**Exercise brief**
After locating the line that contains "right front paw: (488, 338)" in the records below, write out exactly that line and each line after it through the one that contains "right knee: (443, 365)", and nothing else.

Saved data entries
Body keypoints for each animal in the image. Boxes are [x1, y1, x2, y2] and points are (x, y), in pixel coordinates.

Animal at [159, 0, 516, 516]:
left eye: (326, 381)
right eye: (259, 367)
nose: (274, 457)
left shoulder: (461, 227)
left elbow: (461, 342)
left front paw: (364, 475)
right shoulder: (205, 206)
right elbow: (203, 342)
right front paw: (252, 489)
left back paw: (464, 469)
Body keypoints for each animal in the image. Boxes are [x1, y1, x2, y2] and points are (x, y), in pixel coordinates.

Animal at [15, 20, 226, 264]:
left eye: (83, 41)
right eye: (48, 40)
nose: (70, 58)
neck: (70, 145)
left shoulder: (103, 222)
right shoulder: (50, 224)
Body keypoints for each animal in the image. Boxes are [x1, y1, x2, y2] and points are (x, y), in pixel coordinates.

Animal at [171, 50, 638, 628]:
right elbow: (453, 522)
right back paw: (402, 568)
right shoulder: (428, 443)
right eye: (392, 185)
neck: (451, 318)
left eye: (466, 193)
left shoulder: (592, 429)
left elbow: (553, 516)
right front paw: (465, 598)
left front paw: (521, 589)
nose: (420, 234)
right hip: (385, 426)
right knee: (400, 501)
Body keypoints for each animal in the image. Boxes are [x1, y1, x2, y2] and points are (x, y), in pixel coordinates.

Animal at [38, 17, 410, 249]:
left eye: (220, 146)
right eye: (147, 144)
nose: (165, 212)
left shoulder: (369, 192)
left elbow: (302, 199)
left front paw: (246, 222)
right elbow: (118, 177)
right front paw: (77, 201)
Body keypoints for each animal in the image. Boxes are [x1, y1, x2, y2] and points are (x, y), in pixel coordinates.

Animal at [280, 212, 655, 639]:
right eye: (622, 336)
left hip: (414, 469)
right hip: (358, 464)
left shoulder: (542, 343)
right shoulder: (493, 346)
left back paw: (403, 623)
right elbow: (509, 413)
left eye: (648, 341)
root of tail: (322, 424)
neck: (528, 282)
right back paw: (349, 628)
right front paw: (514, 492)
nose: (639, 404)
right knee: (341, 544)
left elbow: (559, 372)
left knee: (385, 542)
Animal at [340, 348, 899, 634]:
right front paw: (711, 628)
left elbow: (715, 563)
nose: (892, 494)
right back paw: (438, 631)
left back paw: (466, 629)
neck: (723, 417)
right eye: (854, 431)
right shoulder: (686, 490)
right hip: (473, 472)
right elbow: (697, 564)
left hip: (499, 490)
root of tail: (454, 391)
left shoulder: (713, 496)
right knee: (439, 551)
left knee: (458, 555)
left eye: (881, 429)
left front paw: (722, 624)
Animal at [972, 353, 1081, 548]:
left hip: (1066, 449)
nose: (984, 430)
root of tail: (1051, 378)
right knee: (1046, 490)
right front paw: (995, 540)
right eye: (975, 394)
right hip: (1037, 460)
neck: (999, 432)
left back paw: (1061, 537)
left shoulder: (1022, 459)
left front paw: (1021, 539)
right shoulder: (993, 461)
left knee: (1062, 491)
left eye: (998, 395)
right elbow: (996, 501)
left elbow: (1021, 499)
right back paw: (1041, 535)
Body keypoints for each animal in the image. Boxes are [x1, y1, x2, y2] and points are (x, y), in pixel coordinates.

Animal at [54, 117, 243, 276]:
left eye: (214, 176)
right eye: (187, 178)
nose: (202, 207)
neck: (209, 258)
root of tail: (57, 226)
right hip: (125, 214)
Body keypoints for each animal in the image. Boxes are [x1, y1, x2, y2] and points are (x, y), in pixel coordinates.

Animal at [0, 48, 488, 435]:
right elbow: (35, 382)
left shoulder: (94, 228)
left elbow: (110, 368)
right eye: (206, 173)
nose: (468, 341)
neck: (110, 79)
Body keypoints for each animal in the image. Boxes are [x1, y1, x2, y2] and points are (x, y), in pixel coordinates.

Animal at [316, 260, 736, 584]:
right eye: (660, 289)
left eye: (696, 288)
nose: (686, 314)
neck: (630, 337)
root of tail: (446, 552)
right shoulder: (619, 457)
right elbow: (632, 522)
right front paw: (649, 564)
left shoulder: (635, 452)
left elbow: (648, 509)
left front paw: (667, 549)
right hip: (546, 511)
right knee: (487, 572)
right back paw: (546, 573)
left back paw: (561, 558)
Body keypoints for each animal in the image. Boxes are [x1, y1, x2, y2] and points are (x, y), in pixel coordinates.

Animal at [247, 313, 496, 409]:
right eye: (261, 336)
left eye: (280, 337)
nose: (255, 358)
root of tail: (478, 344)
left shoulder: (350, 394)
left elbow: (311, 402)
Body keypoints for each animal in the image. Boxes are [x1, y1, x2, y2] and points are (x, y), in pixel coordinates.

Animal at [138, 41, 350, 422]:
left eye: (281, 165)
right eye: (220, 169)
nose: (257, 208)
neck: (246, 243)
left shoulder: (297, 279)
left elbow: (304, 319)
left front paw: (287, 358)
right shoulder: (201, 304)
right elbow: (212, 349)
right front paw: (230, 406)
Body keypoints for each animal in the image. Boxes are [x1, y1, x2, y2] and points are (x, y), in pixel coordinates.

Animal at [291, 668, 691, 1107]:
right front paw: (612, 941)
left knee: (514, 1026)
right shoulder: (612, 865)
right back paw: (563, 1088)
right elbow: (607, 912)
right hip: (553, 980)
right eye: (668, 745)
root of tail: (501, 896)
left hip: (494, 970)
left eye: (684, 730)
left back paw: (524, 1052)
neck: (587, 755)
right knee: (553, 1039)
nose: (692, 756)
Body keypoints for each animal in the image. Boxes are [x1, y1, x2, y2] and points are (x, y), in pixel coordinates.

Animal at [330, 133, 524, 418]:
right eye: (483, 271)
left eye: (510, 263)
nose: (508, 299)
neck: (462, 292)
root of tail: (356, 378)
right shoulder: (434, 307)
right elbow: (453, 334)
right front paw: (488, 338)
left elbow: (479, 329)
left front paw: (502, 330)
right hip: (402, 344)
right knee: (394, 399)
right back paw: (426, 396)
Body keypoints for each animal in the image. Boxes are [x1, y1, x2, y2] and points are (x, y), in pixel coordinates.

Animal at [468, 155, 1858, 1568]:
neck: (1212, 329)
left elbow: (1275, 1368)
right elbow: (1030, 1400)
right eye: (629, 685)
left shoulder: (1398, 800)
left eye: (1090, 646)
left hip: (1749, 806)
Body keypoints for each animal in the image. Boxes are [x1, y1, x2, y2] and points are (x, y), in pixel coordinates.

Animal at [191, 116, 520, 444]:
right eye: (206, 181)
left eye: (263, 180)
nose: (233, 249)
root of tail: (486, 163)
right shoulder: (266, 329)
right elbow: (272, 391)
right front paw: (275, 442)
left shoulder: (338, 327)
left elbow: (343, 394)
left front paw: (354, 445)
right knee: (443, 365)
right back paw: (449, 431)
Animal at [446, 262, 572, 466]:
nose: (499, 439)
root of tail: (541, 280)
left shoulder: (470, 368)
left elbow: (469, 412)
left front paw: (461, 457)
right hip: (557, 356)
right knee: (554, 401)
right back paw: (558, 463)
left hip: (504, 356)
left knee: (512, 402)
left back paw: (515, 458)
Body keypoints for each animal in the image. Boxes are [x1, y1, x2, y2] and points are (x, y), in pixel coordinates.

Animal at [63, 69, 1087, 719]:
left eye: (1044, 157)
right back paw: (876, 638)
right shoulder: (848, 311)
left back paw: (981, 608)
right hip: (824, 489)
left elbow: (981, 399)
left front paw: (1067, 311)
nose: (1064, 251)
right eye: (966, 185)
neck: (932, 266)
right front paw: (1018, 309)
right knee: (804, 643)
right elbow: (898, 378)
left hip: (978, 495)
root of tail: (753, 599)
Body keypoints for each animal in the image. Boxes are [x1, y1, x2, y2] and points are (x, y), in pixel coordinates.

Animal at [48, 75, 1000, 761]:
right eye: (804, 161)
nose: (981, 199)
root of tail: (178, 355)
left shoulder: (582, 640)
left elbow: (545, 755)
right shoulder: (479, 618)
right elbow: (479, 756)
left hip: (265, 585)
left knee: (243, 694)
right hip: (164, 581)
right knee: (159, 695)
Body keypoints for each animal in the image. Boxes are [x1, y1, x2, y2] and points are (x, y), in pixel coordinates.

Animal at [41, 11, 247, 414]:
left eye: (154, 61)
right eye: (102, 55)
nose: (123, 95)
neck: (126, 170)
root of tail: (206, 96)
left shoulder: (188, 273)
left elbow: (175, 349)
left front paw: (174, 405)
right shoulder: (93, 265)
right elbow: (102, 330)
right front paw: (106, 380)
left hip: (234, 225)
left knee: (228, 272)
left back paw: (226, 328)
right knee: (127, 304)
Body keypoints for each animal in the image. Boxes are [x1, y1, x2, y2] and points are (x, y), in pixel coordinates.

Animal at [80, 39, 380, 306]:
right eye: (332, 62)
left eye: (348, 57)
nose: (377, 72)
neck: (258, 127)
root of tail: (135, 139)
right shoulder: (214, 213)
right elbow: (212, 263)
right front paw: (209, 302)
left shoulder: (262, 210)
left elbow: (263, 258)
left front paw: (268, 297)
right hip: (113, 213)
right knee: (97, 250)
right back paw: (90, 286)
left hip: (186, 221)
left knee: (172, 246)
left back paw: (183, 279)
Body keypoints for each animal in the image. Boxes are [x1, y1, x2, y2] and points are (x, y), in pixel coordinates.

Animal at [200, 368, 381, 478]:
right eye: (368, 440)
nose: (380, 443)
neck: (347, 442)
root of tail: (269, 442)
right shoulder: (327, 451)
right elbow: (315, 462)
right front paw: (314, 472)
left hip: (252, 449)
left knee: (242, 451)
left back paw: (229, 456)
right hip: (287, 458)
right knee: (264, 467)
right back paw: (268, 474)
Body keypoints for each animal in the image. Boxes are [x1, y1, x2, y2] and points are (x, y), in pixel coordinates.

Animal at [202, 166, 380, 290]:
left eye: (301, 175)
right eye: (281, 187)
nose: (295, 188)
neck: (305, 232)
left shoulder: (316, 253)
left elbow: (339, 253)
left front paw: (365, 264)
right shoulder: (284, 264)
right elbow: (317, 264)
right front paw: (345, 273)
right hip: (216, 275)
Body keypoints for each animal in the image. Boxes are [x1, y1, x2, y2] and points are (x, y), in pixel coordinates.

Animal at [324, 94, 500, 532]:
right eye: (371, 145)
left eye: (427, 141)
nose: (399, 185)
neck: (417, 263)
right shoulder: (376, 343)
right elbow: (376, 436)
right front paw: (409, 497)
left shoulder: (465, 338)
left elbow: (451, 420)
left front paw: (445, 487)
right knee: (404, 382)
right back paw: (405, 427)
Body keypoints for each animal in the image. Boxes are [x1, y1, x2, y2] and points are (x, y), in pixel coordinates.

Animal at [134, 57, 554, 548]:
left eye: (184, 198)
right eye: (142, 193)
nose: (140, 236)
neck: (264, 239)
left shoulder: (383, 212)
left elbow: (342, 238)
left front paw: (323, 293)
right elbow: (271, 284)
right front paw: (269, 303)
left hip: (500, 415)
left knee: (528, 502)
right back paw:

**Task answer**
right front paw: (488, 338)
left elbow: (479, 329)
left front paw: (502, 330)
right hip: (402, 344)
right knee: (394, 399)
right back paw: (426, 396)
Body keypoints for each animal in the image. Boxes are [x1, y1, x2, y2] and points are (x, y), in pixel coordinates.

Animal at [468, 155, 1858, 1568]:
neck: (1212, 329)
left elbow: (1275, 1368)
right elbow: (1030, 1400)
right eye: (629, 685)
left shoulder: (1398, 800)
left eye: (1090, 646)
left hip: (1749, 806)
Body keypoints for each animal in the image. Boxes are [x1, y1, x2, y2] and points are (x, y), in pixel coordinates.

Animal at [191, 116, 520, 444]:
right eye: (206, 181)
left eye: (263, 180)
nose: (233, 249)
root of tail: (486, 163)
right shoulder: (266, 329)
right elbow: (272, 391)
right front paw: (275, 442)
left shoulder: (338, 327)
left elbow: (343, 394)
left front paw: (354, 445)
right knee: (443, 365)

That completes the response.